“Agreed,” Micah said, and disappeared.
From the angle of the shot, Conner guessed the shooter off to his right, out of vision, but in perfect line to pick off escapees from Pierre’s.
He didn’t even want to think about how Blankenship might have known about the dinner at Pierre’s. Or what kind of mind decided to burn alive women and children.
What he wouldn’t give for a weapon right now. His Glock, stowed in his glove compartment.
Micah came back, holding a large piece of broken lath. A flaming scarf crackled, tied at the end. “Make a hole.”
Conner crouched, held the door open, and Micah hurtled it out into the twilight. It twisted, the arc of fire drawing circles into the air until it landed, softly, perfectly on the roof of the tent.
The fabric caught immediately, and in a moment, the flames chewed through, the torch dropping onto one of the burlap-topped tables.
Smoke rose, light at first, then thickening as the burlap flamed, gray-black clouds billowing into the air.
Conner just knelt there, holding onto the door handle, watching.
Behind him, Micah said nothing.
The smoke filled the parking lot, rose, fogging the air as sparks lit one table to the next. The fire rolled, gaining speed, and like a locomotive roared through the tent.
“Now,” Micah said and pushed open the door.
In a second, they were flying down the stairs. A shot pinged out, hit the door, another the stairs, but Conner threw himself after Micah, landing in the alley on the other side of the buildings. Micah pulled him in.
“Another minute, and we’re headed through that smoke, behind that pickup. I figure the shooter is on the roof of one of these buildings—my guess is the liquor store. But we need to get out of his line of sight, or at least the one he expects.”
“Affirmative,” Conner said.
The fire department had finally rolled up on Main Street, and Conner wanted to run and warn them, but first he had to get Liza out of that building.
“Run!” Micah lit out through the smoke and fire, heading directly toward the tent.
Oh, this could be a very bad idea. But Conner had followed Micah into battle more times than he could count. Trusted his captain’s instincts with his life.
Micah dodged the edge of the tent, rounded the outside of the fire, and flung himself down behind a truck on the other side of the lot.
Conner slammed in beside him, breathing hard.
“We have a good view of the rooftops from here,” Micah said, turning his shoulder into the truck, craning for a look over the bed. “And the bookstore.”
Conner too turned, keeping low. He spied the open door to the bookstore through the gauzy smoke. Scanned the rooftops.
A flash of sunlight made him blink.
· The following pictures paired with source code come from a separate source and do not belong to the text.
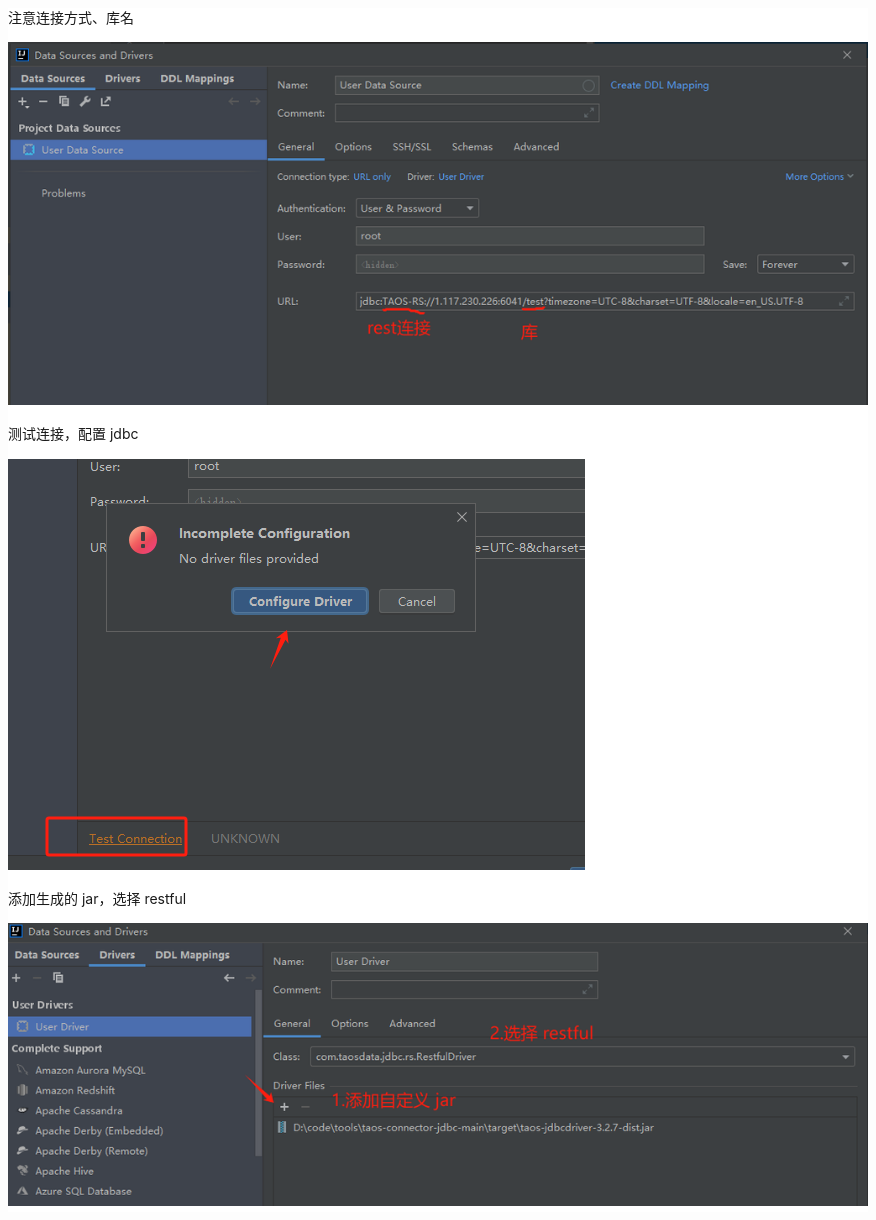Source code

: 注意连接方式、库名

![image-20231116174125830](pic/41-IOT/image-20231116174125830.png)

测试连接，配置 jdbc

![image-20231116174212729](pic/41-IOT/image-20231116174212729.png)

添加生成的 jar，选择 restful

![image-20231116174925370](pic/41-IOT/image-20231116174925370.png)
He squinted, sighted a baseball cap. “You called it—two o’clock, northwest corner of the liquor store.”
“How do we get up there?” Micah said.
“I have a gun in my truck.”
“Which is parked on the street across from the pizza joint.”
Conner had words, but he managed not to let them fly. “Okay, so we get behind him, get on the roof—”
“Oh no.”
Conner followed Micah’s gaze, and everything inside him pinged, a dark strum of horror.
Liza had peeked her head out the door.